Are you looking for a job? Have you recently separated from the military, but don’t know how to translate your skills to the civilian world? Here are four websites to bookmark today!
This website is located on the VA’s main site. Job searches are done by keyword search. The calendar of events lists career fairs and information about specific job recruiters. There’s a Spanish language page as well.
Best part of the site: An interactive map that helps you to find jobs in specific areas.
This is a VA site run by the Veteran Employment Services Office, but it also connects to third-party websites that advertise employment opportunities. It lists federal job vacancies as well as private sector jobs that have a veteran focus.
Best part of the site: Virtual training for job seekers.
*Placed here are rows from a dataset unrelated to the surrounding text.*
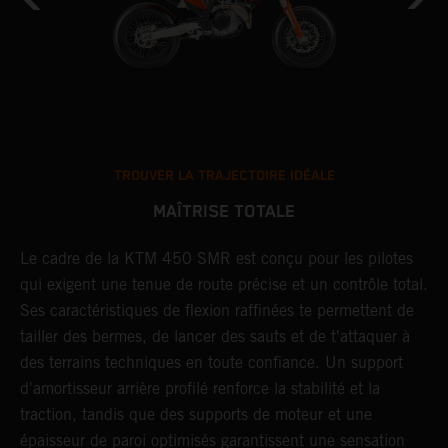
TROUVER LA TRAJECTOIRE IDÉALE
MAÎTRISE TOTALE
Le cadre de la KTM 450 SMR est conçu pour les pilotes
L
qui exigent une tenue de route précise et un contrôle total.
c
a
Ses caractéristiques de flexion raffinées te permettent de
p
tailler des bermes, de lancer des sauts et de t'attaquer à
c
o
des terrains techniques en toute confiance. Un support
s
d'amortisseur arrière profilé renforce la stabilité et la
a
traction, tandis que des supports de moteur et une
s
épaisseur de paroi optimisés garantissent une sensation
p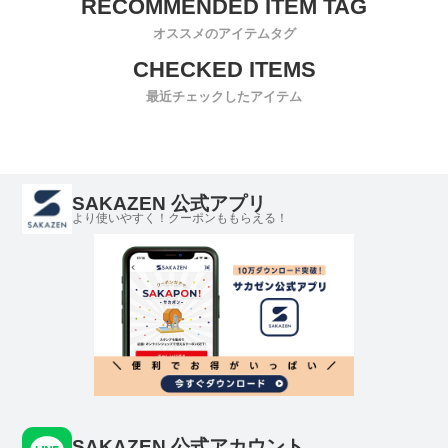
オススメのアイテムタグ
最近チェックしたアイテム
SAKAZEN 公式アプリ
より使いやすく！クーポンももらえる！
SAKAZEN 公式アカウント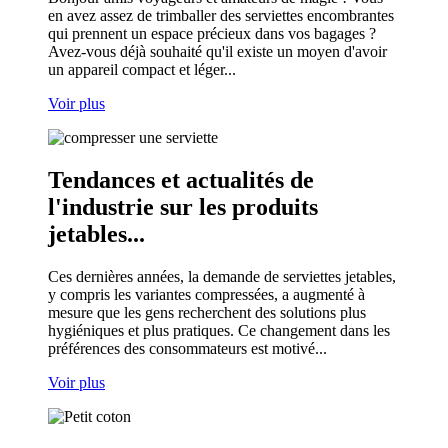
en avez assez de trimballer des serviettes encombrantes
qui prennent un espace précieux dans vos bagages ?
Avez-vous déjà souhaité qu'il existe un moyen d'avoir
un appareil compact et léger...
Voir plus
Tendances et actualités de
l'industrie sur les produits
jetables...
Ces dernières années, la demande de serviettes jetables,
y compris les variantes compressées, a augmenté à
mesure que les gens recherchent des solutions plus
hygiéniques et plus pratiques. Ce changement dans les
préférences des consommateurs est motivé...
Voir plus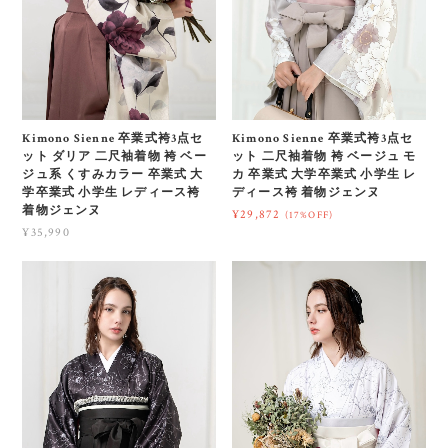
Kimono Sienne 卒業式袴3点セ
Kimono Sienne 卒業式袴3点セ
ット ダリア 二尺袖着物 袴 ベー
ット 二尺袖着物 袴 ベージュ モ
ジュ系 くすみカラー 卒業式 大
カ 卒業式 大学卒業式 小学生 レ
学卒業式 小学生 レディース袴
ディース袴 着物ジェンヌ
着物ジェンヌ
¥29,872
(17%OFF)
¥35,990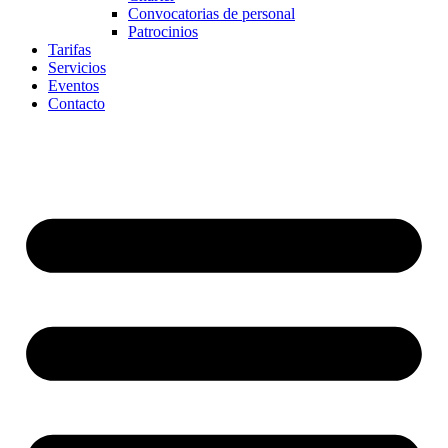
Convocatorias de personal
Patrocinios
Tarifas
Servicios
Eventos
Contacto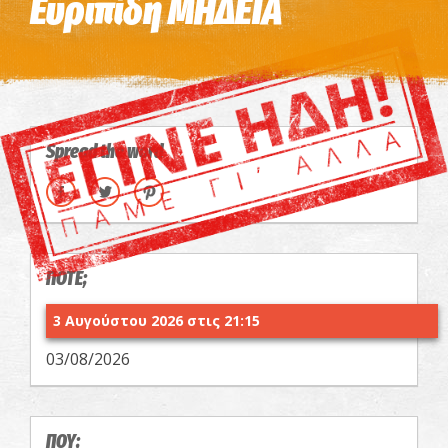
Ευριπίδη ΜΗΔΕΙΑ
Spread the word
ΠΟΤΕ;
3 Αυγούστου 2026 στις 21:15
03/08/2026
ΠΟΥ;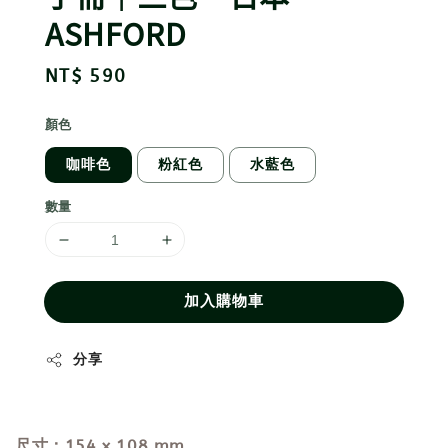
ASHFORD
Regular
NT$ 590
price
顏色
咖啡色
粉紅色
水藍色
數量
加入購物車
分享
尺寸：154 x 108 mm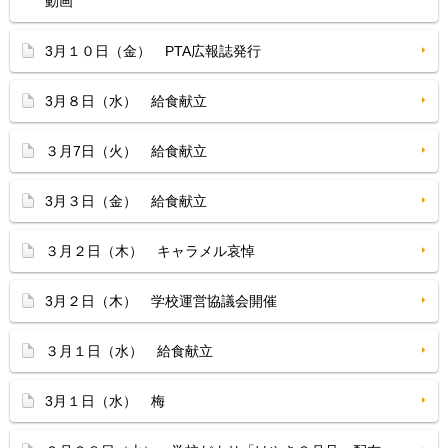
動画
3月１０日（金） PTA広報誌発行
3月８日（水） 給食献立
３月7日（火） 給食献立
3月３日（金） 給食献立
３月２日（木） キャラメル哀悼
3月２日（木） 学校運営協議会開催
３月１日（水） 給食献立
3月１日（水） 梅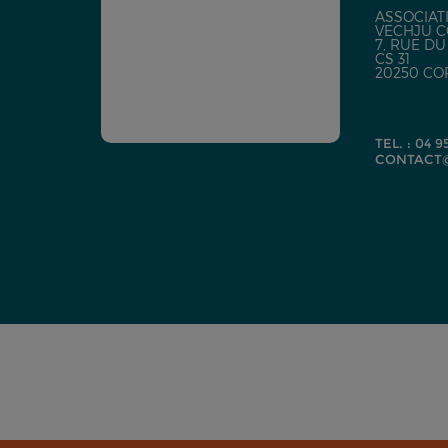
ASSOCIATI
VECHJU C
7, RUE D
CS 31
20250 CO
TEL. : 04 9
CONTACT@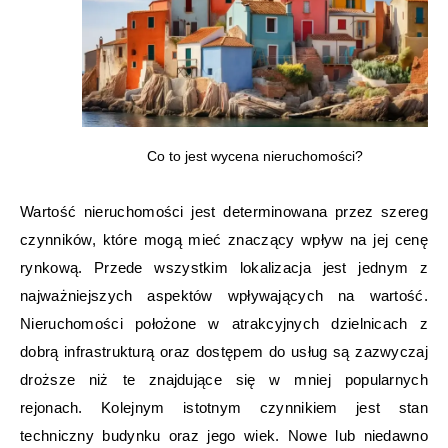
Co to jest wycena nieruchomości?
Wartość nieruchomości jest determinowana przez szereg
czynników, które mogą mieć znaczący wpływ na jej cenę
rynkową. Przede wszystkim lokalizacja jest jednym z
najważniejszych aspektów wpływających na wartość.
Nieruchomości położone w atrakcyjnych dzielnicach z
dobrą infrastrukturą oraz dostępem do usług są zazwyczaj
droższe niż te znajdujące się w mniej popularnych
rejonach. Kolejnym istotnym czynnikiem jest stan
techniczny budynku oraz jego wiek. Nowe lub niedawno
Everything from how to use action verbs in your resume to a tool that helps translate your military experience into civilian language.
Feds Hire Vets is run by the Office of Personnel Management and has information for both job seekers and vets who are already employed in the government. This site should be the first stop for anyone who wants information on how the Veterans Preference applies when looking for a government job. There is even a tab for Family Member Preference (Derived Preference).
Best part of the site: The agency directory tab lists the name, email and phone number of the person who runs the veteran employment program for each organization. If there are specific recruitment initiatives going on, you can find that information here as well.
If you’re looking for options, this site is for you. Sponsored by the Department of Labor, the site lets you search for jobs in three ways: key word searches, browse by industry or you can look by using your military classification.
Best part of the site: It’s hard to pick just one thing; there are so many useful parts to this website.
The O*NET Interest Profiler is very interesting– you answer 60 questions that sort your interests into six categories: Realistic, Investigative, Artistic, Social, Enterprising and Conventional. Then you can separate jobs by the amount of preparation or schooling you have or are willing to go through.
The final report tells you exactly what skills, knowledge and abilities you need for each specific job. At the bottom of the report you can see the education level for each job, the job outlook and salary information. It even has links to get you going on your job hunt.